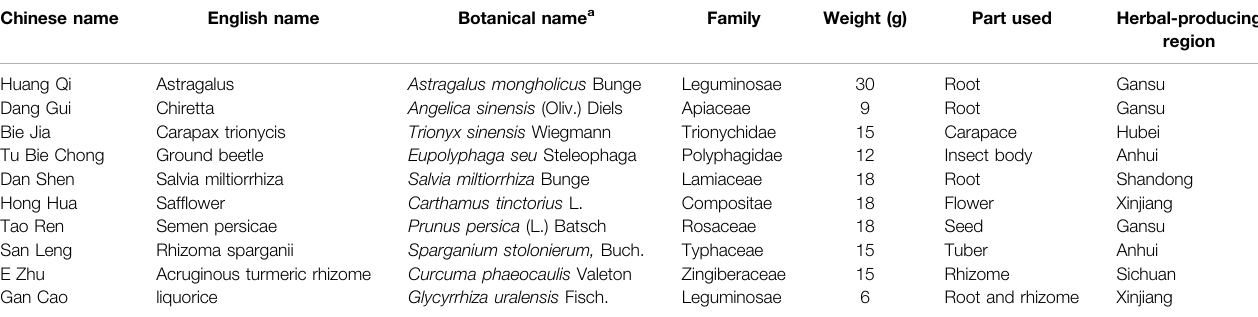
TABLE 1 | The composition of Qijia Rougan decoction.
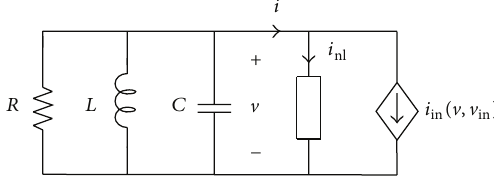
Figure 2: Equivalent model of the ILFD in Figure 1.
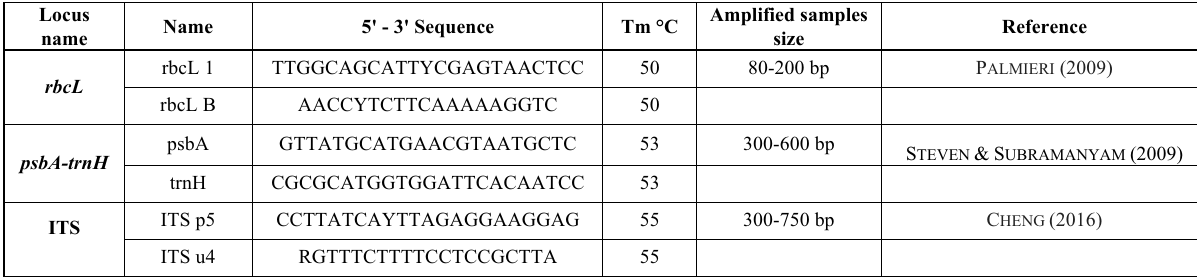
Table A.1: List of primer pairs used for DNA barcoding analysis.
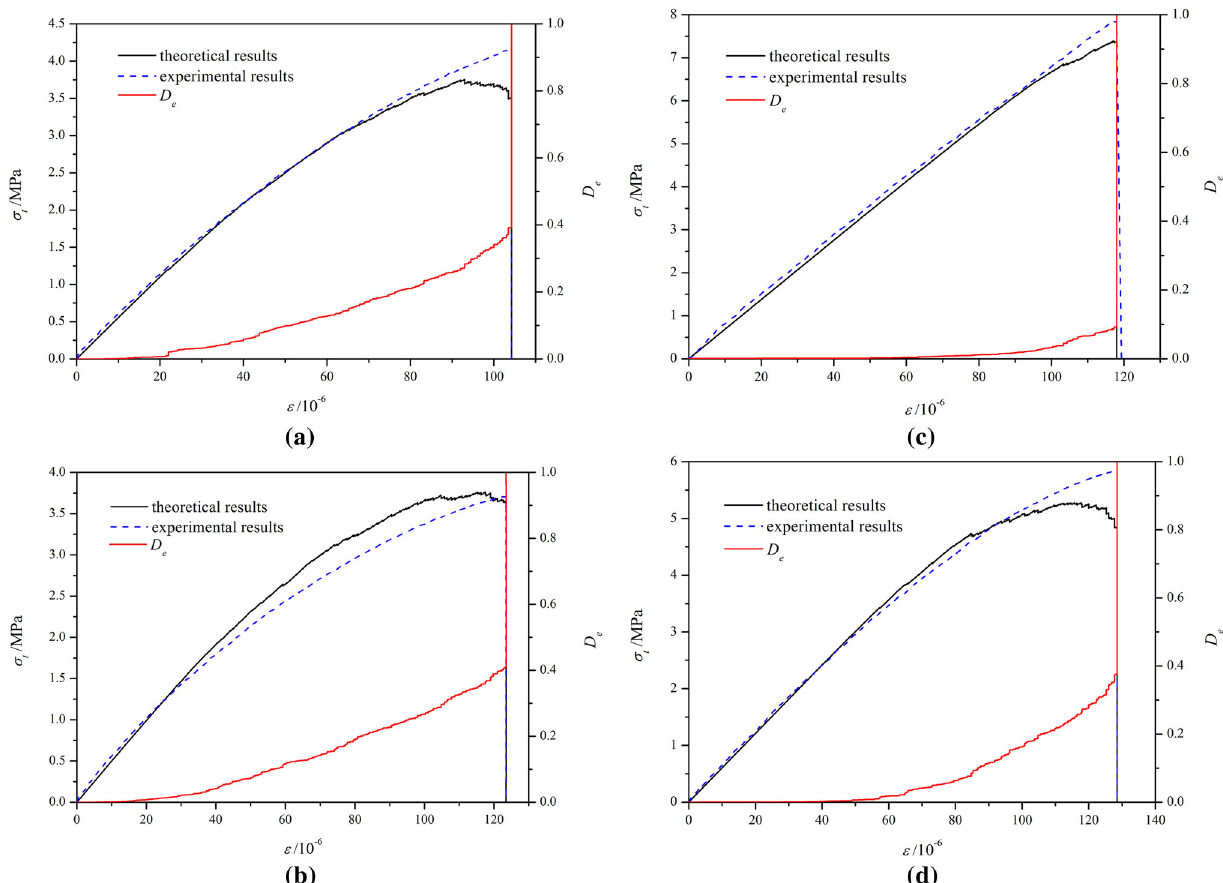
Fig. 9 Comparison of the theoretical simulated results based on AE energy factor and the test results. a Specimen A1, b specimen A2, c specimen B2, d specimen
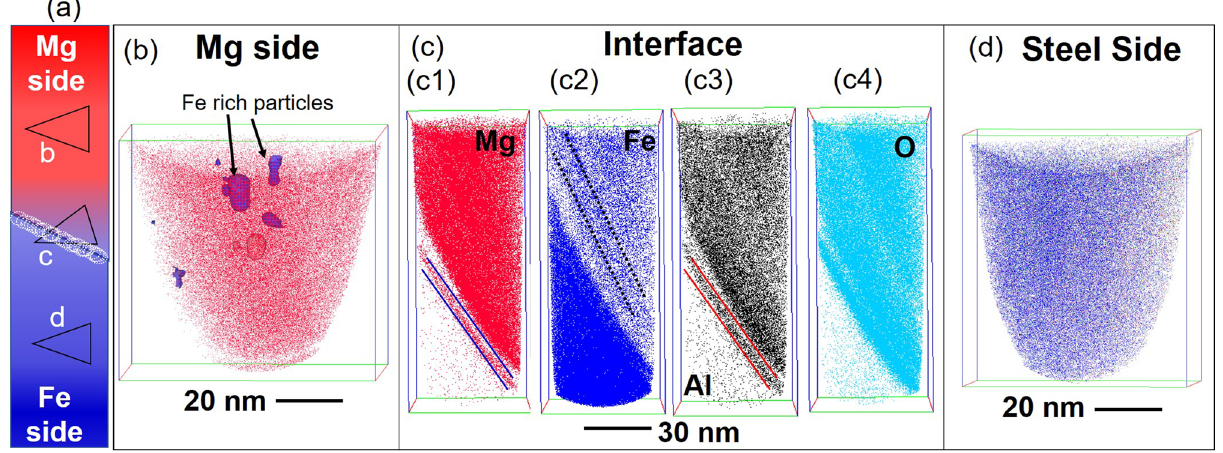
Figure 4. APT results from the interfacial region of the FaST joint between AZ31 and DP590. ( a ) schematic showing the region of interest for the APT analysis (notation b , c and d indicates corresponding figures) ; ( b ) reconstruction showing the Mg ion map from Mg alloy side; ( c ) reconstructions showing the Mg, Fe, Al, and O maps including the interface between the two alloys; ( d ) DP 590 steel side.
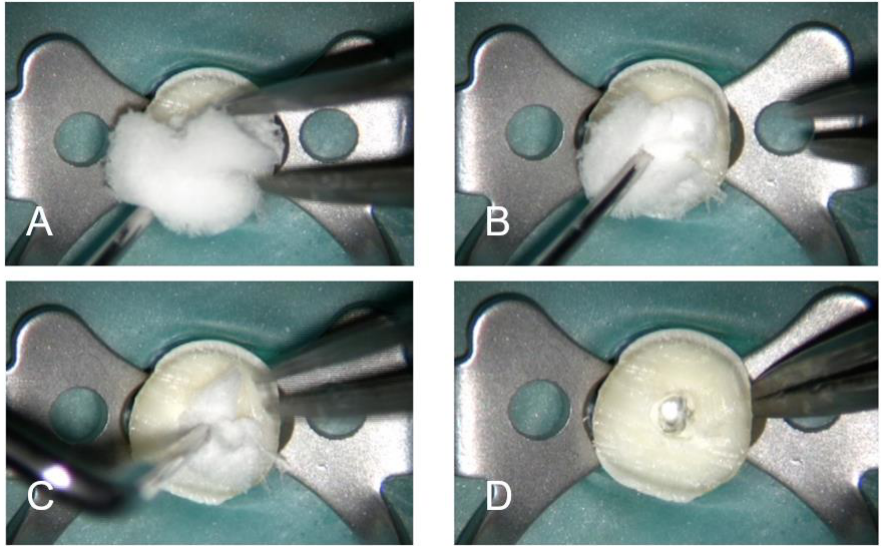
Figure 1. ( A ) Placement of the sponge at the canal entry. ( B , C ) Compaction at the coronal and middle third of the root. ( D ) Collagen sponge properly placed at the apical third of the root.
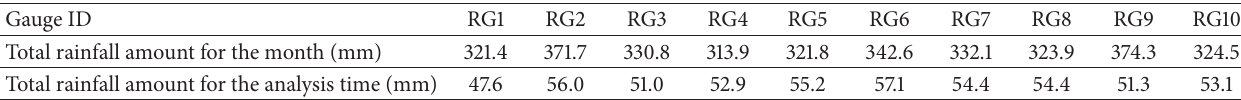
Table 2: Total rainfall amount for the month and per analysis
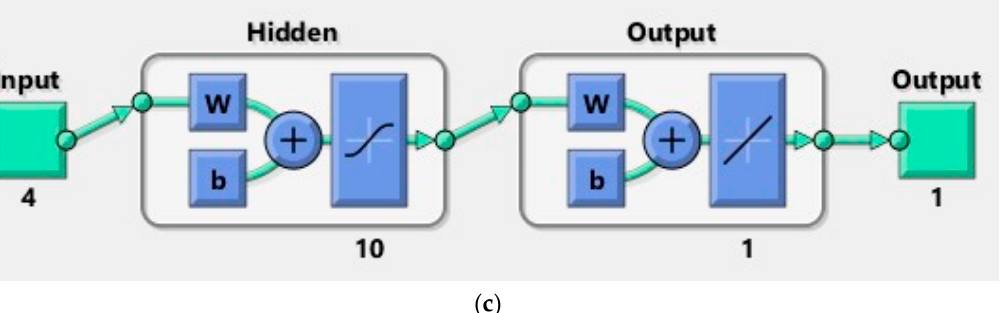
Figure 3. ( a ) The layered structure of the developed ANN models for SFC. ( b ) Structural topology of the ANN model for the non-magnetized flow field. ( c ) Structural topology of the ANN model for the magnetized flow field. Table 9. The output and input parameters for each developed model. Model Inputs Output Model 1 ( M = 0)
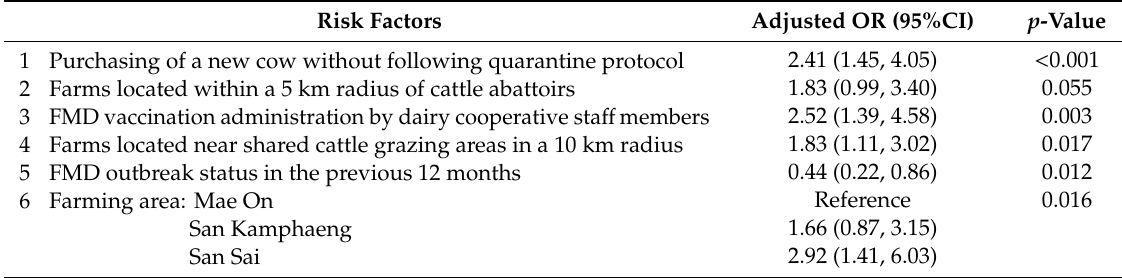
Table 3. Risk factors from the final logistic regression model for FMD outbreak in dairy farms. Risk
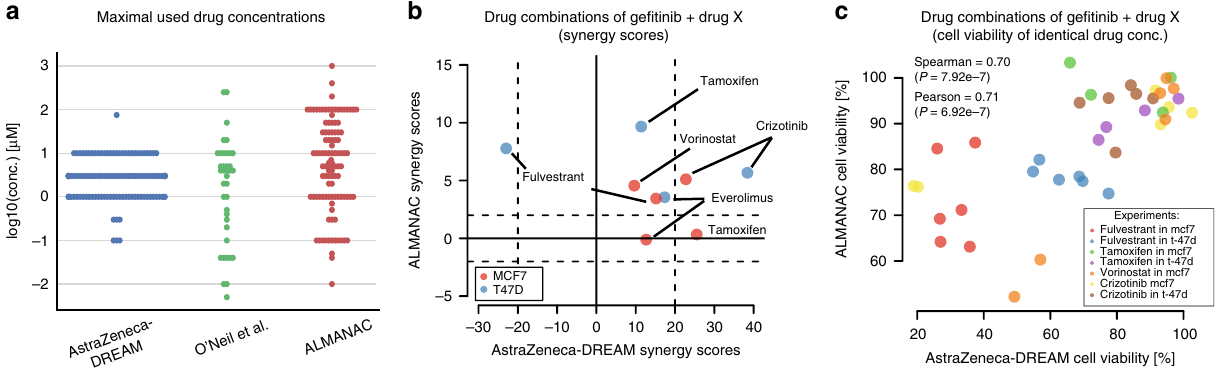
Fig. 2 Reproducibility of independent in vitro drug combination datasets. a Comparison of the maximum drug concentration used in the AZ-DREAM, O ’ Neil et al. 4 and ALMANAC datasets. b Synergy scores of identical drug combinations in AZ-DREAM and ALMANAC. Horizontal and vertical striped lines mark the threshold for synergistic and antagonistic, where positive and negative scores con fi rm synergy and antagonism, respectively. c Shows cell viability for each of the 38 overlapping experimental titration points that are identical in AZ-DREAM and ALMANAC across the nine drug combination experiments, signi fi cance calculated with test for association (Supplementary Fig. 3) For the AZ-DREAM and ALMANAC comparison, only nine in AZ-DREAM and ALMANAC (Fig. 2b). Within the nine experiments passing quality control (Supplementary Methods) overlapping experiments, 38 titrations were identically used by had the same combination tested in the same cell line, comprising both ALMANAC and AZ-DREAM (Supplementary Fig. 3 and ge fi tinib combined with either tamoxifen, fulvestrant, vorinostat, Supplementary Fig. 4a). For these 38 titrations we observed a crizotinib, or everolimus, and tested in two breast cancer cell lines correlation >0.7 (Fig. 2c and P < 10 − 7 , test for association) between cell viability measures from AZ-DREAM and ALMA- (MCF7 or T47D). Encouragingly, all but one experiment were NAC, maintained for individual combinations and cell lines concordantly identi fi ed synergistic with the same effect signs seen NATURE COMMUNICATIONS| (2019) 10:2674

━━━━━━━━━━━━━━━━━━━━━━━━━━━━━━

◆ Task instructions ◆
Everything above from the line that has "Table A.1: List" down to the line that has "Figure 1. ( A" should be output exactly, with both of those lines included. Leave the pictures behind.

◆ Response to the task ◆
Table A.1: List of primer pairs used for DNA barcoding analysis.
Fig. 9 Comparison of the theoretical simulated results based on AE energy factor and the test results. a Specimen A1, b specimen A2, c specimen B2, d specimen
Figure 4. APT results from the interfacial region of the FaST joint between AZ31 and DP590. ( a ) schematic showing the region of interest for the APT analysis (notation b , c and d indicates corresponding figures) ; ( b ) reconstruction showing the Mg ion map from Mg alloy side; ( c ) reconstructions showing the Mg, Fe, Al, and O maps including the interface between the two alloys; ( d ) DP 590 steel side.
Figure 1. ( A ) Placement of the sponge at the canal entry. ( B , C ) Compaction at the coronal and middle third of the root. ( D ) Collagen sponge properly placed at the apical third of the root.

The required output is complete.